Both Dehring and McGihon sent Brown letters advising him that any future communication with their clients should go through them. (The Dehring statement to Brown is accessible by clicking here. The letter McGihon sent to Brown can be accessed here.) McGihon subsequently offering a statement regarding Stanley's status with CMMR. She notes that "Mr. Brown testified as Executive Director of CMMR and Mr. Stanley testified as President of CMMR at almost every legislative hearing on Senate Bill 109 and House Bill 1284 during the 2010 Legislative Session." (To read the entire McGihon statement, click here.)

The aforementioned Brown e-mail touted a meeting on May 5, when the future of CMMR would be discussed. At that well-attended session, Brown finally gave his version of the story, passing out copies of a two-page narrative he'd created for the DA's office, the donation breakdown and the bank screen capture that so trouble Stanley and Barney, and a variety of other material. (To read the narrative, from which some names have been removed, click here.) Brown says he did so because he doesn't want to hide anything from the people who keep CMMR going.

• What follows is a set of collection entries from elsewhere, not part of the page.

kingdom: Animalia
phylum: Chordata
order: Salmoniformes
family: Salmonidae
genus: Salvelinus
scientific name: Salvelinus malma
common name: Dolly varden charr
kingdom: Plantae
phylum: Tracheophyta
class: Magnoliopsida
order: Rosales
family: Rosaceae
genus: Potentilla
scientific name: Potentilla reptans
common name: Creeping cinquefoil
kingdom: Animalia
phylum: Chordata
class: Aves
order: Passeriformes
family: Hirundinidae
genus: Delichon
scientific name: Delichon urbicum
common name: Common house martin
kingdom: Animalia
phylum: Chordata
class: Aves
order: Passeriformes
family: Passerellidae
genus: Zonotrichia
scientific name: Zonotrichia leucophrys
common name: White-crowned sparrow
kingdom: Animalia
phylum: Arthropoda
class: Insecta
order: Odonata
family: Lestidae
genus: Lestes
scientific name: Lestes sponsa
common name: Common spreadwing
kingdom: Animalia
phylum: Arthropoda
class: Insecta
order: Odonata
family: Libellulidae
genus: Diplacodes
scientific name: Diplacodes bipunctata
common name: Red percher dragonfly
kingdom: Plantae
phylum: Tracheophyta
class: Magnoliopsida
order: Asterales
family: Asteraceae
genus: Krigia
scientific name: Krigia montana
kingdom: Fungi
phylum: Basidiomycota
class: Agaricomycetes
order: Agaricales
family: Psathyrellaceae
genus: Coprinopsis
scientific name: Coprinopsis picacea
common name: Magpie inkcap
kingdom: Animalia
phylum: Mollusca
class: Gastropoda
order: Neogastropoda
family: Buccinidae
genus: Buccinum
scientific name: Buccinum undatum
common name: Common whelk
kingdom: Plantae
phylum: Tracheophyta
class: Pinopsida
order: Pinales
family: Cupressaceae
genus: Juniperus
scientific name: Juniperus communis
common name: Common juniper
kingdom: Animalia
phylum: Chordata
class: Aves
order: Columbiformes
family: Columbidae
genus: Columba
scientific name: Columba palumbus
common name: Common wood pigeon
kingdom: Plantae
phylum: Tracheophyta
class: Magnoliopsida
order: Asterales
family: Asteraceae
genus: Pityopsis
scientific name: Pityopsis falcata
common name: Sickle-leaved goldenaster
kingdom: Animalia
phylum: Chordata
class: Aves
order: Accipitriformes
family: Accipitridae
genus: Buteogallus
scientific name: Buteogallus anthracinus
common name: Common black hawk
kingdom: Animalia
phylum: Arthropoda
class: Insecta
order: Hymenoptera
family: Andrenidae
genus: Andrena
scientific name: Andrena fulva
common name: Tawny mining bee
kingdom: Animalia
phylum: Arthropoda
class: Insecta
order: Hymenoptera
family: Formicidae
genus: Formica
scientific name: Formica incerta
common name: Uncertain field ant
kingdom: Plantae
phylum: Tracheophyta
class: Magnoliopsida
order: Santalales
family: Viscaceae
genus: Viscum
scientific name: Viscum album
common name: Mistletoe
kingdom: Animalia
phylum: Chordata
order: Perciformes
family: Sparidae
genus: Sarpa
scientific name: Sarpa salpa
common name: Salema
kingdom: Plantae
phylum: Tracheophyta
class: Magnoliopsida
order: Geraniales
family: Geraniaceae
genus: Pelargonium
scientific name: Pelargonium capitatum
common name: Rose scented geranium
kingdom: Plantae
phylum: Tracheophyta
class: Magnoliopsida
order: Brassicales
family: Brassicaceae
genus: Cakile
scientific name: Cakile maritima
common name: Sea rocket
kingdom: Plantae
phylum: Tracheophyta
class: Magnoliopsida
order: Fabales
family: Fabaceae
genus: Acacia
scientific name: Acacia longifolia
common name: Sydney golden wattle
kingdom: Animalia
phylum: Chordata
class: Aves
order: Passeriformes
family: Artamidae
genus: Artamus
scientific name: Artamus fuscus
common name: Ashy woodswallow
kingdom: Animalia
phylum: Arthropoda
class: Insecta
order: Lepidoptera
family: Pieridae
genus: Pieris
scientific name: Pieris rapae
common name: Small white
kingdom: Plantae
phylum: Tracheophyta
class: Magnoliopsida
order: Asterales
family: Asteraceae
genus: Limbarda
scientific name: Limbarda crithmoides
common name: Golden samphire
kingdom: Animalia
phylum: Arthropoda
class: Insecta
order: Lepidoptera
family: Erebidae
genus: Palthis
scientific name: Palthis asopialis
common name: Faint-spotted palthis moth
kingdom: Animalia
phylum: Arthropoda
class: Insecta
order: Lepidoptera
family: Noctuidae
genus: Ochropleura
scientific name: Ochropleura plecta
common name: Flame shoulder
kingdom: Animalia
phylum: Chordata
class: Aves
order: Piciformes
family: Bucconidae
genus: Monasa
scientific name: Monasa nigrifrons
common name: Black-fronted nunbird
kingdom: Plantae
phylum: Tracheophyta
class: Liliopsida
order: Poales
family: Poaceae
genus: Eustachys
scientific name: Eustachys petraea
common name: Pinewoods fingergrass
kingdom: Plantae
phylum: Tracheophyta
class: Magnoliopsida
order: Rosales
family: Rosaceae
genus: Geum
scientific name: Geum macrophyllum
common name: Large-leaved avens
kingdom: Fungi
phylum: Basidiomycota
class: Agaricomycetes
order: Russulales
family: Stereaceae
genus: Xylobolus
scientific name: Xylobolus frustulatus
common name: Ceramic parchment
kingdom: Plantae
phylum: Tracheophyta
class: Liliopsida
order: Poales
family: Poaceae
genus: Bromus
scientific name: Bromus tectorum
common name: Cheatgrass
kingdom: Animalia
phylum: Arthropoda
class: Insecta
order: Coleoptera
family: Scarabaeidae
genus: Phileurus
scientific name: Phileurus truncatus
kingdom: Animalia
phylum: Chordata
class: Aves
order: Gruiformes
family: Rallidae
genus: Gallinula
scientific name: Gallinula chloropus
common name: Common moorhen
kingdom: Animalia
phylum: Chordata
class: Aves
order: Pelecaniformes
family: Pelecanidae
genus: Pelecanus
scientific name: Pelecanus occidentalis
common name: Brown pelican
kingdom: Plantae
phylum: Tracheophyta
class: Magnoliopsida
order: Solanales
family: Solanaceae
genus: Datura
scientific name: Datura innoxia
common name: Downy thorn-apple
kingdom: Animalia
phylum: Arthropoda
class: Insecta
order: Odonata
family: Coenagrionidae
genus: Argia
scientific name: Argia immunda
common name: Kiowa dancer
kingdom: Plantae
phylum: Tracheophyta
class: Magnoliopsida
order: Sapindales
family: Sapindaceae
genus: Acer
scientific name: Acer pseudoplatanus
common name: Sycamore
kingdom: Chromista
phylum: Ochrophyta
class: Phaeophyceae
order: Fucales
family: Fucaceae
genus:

That's Stanley's approach, too, he says -- and he brands any implication that he, Barney or Vilos-Fauth did something untoward "absolutely insane."

Regarding the state of CMMR's finances, he says, the supporters of the organization deserve to know the whole truth, and not just the perspective presented by Brown.

"Once the books are opened, I think the questions will be quelled," he believes. "Until then, it's just speculation on my part, or on anyone else's part. I want to believe that Matt Brown has done his best, and until that's proven, the only thing I can do is ask questions myself."

The conflict as a whole is "quite unfortunate," he goes on, "because we've worked so hard on this bill. We've worked tirelessly to get it passed, and we did it."

No argument about that. But pretty much everything else remains in dispute.